▶ Directions
Present the records below as a Markdown table with two columns, "No." and "Line". Put each line in its own numbered row and leave out any blank lines.

===== Data supplied

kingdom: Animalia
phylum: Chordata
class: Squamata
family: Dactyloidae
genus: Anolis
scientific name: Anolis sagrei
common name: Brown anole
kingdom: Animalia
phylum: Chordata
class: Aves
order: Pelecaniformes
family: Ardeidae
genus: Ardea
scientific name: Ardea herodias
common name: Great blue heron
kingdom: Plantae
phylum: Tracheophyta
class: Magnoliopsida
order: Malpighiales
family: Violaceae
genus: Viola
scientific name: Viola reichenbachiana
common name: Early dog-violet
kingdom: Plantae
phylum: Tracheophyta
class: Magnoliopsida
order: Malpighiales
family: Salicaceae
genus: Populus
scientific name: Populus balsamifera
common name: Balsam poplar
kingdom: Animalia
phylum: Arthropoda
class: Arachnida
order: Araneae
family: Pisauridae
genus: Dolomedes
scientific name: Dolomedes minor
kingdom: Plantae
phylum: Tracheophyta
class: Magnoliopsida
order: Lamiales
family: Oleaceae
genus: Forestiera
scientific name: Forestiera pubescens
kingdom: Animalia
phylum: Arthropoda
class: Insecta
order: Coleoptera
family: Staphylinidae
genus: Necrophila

==========

▶ Exercise solution
| No. | Line |
|---|---|
| 1 | kingdom: Animalia |
| 2 | phylum: Chordata |
| 3 | class: Squamata |
| 4 | family: Dactyloidae |
| 5 | genus: Anolis |
| 6 | scientific name: Anolis sagrei |
| 7 | common name: Brown anole |
| 8 | kingdom: Animalia |
| 9 | phylum: Chordata |
| 10 | class: Aves |
| 11 | order: Pelecaniformes |
| 12 | family: Ardeidae |
| 13 | genus: Ardea |
| 14 | scientific name: Ardea herodias |
| 15 | common name: Great blue heron |
| 16 | kingdom: Plantae |
| 17 | phylum: Tracheophyta |
| 18 | class: Magnoliopsida |
| 19 | order: Malpighiales |
| 20 | family: Violaceae |
| 21 | genus: Viola |
| 22 | scientific name: Viola reichenbachiana |
| 23 | common name: Early dog-violet |
| 24 | kingdom: Plantae |
| 25 | phylum: Tracheophyta |
| 26 | class: Magnoliopsida |
| 27 | order: Malpighiales |
| 28 | family: Salicaceae |
| 29 | genus: Populus |
| 30 | scientific name: Populus balsamifera |
| 31 | common name: Balsam poplar |
| 32 | kingdom: Animalia |
| 33 | phylum: Arthropoda |
| 34 | class: Arachnida |
| 35 | order: Araneae |
| 36 | family: Pisauridae |
| 37 | genus: Dolomedes |
| 38 | scientific name: Dolomedes minor |
| 39 | kingdom: Plantae |
| 40 | phylum: Tracheophyta |
| 41 | class: Magnoliopsida |
| 42 | order: Lamiales |
| 43 | family: Oleaceae |
| 44 | genus: Forestiera |
| 45 | scientific name: Forestiera pubescens |
| 46 | kingdom: Animalia |
| 47 | phylum: Arthropoda |
| 48 | class: Insecta |
| 49 | order: Coleoptera |
| 50 | family: Staphylinidae |
| 51 | genus: Necrophila |